Gone Feral is a lovely memoir about a woman attempting to make a lasting human connection with a father who has little use for human connections. Novella Carpenter's father remains mysterious, both to her and to the reader, through this look into his life. Fortunately, what Carpenter learns in trying to know him speaks to things beyond his biography, including childhood, marriage, responsibility to others and to your own dreams, and finally parenthood, when Carpenter makes a point that will stick with me. She learns that her parents will always love her more than she is able to love them back, however much she loves them back, because parenthood is all-consuming. An interesting thought. A wonderful book.

So, it's hard for me to know how to feel about this book. I wouldn't call it amazing, the writing was more mediocre than anything. I would venture to guess that, for most people, the story would also feel a little "meh." Yet, though this paints a MUCH more extreme version than I certainly ever knew, so many of the themes in this book reflect my own life and childhood back at me. How many of us were raised this way - free-range children of idealists trying to make it work? The parallels are very broad, but there is something SO familiar about this. I felt like despite it's flaws, this book comes from a place of someone who "gets" it. For that, I really connected with this book.

This was not the book I expected to read as a followup to Farm City, but I really enjoyed it. Farm City is a book about scratching an urban farm out of an abandoned lot and Novella's journey as a farmer and a food activist.

This book is an even more personal history, an exploration of how family shapes each person in it, and what happens when the quest for fertility becomes an internal, rather than external focus. I found it moving, and deeply interesting as a chronicle of the generation after back-to-the-land. Also, as a blog reader, it was really good to know what happened with the goats.

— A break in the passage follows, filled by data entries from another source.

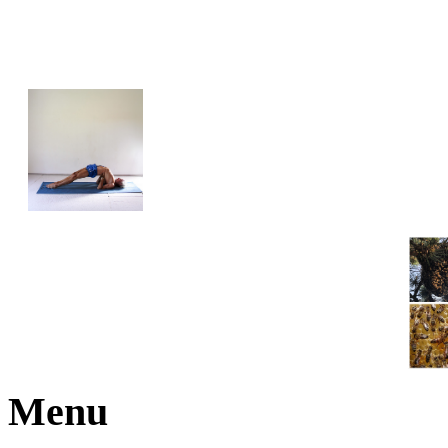
JOGA NARAJANA
Menu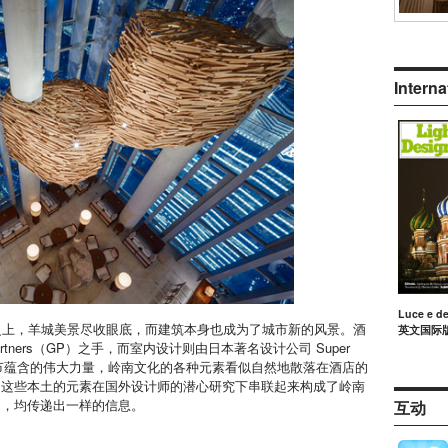
Intern
Luce e d
之上，羊城美景尽收眼底，而建筑本身也成为了城市新的风景。酒
英文国际
artners（GP）之手，而室内设计则由日本著名设计公司 Super
了细节蕴含的伟大力量，岭南文化的各种元素看似自然地散落在酒店的
，这些本土的元素在国外设计师的潜心研究下串联起来构成了岭南
明，均传递出一样的信息。
互动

My copy provided by Edelweiss.

Wouldn't recommend this to someone who hasn't read Novella Carpenter before. I was only interested because I read Farm City.

*** I recieved this as an ARC from Penguin Canada. ***

Wow. I am just completely blown away from this book.

This is the true story of Novella Carpenter, and her struggle to understand and love her wayward father. Novella, having a pretty rough upbringing, and a confusing early adult life, strives to come to terms with her dad, try and make sense of his life and his actions, before fully committing into having a child with her partner, Billy. There were many times during her childhood when her father had disappeared for long moments of time, even being reported missing. Why does her father insist on shunning most of society, and why doesn't he want to spend time with his own daughter?

She takes us through key moments in her childhood, her teenage years, and her early college life. We are there with her during her struggle to get pregnant, and her constant frustrations when it seems like building a decent relationship with her hermit father seems to be completely one-sided at times.

I'm so glad that this book was sent to me. Personally, having a few people in my life who fall into the "hermit" status, I could relate to what she was going through, and how lonely and sad it can make you. I admire that she never gave up on him either, which takes more strength and will power than anyone could imagine. She is very lyrical with her words, even when she is being brutally honest. This is a very real book, and a very real struggle that many people go through, and even if you don't have a friend or family member that disappears for months at a time, everyone can learn something about themselves in this book.